If you are generating output using Direct Graphics, the equivalent action is to call the function TVRD(TRUE=1) .  And if you are using Object Graphics, get the IMAGE_DATA property from your destination object, such as an IDLgrWindow.

IDL> write_video, file, p.copywindow(/antialias), handle = handle, $
IDL>        format = 'mp4', video_fps = 30

We've now written the first frame of our video.

Here, we've specified the format explicitly as MPEG-4 and the playback rate for the video as 30 frames per second.  On the first call to WRITE_VIDEO the HANDLE keyword is an output.  We will use it as input when writing the remainder of our frames.

Let's loop over 360 degrees by a single degree and update the plot at each step.  Our animation will produce about 12 seconds of video in playback.  (361 frames/30 frames per second.)

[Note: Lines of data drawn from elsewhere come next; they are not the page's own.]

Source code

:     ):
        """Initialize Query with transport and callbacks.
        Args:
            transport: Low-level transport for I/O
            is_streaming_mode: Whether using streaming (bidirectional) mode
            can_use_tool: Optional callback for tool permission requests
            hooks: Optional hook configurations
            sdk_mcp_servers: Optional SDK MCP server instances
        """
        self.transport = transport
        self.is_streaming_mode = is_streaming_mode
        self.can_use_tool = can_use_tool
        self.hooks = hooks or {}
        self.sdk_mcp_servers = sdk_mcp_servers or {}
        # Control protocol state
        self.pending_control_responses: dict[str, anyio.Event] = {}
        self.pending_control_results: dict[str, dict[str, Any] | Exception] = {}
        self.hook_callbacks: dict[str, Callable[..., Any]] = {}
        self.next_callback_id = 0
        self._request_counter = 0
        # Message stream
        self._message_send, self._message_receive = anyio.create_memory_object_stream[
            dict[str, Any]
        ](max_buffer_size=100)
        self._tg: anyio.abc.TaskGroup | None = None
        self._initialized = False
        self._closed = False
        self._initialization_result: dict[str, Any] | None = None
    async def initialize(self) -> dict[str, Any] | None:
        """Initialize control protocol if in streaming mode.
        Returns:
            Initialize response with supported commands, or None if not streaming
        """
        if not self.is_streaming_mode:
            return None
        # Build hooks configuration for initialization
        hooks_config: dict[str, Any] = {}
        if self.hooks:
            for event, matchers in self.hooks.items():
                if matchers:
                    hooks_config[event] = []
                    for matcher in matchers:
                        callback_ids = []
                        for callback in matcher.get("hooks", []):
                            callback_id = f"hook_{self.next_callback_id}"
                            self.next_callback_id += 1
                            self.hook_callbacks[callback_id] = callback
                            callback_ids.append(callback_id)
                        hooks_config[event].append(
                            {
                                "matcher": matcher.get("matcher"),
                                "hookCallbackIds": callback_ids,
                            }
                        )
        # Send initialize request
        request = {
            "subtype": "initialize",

IDL> for i = 0, 359 do begin & $
IDL>    y = shift(y, 1) & $
IDL>    p.setdata, x, y & $
IDL>    write_video, file, p.copywindow(/antialias), handle = handle & $
IDL> endfor

Once we have written all our frames, explicitly close the video file to commit the changes.

IDL> write_video, /close, handle = handle

If you're running an OS that understands file associations, you should be able to simply SPAWN the file from IDL to verify its playback.

IDL> spawn, file, /hide

That was indeed easy.

If you want to "slow down" your animation at a critical point for highlighting, simply write a single image buffer multiple times.  For example, you might add this code snippet to slow down the animation during playback's central frames:

    if (i gt 90 && i lt 270) then begin
        for j = 0, 3 do begin
            write_video, file, p.copywindow(/antialias), handle = handle

The WRITE_VIDEO procedure is a wrapper for the IDLffVideoWrite class which in turn wraps the popular open-source FFmpeg library.  WRITE_VIDEO provides options for writing an audio stream to your video as well.

In the online help, see the note on "Replacing the FFmpeg Version" in the Creating Video topic if you need to write your animations in a format whose support is outside the defaults in IDL, such as H.264 video format or MP3 audio.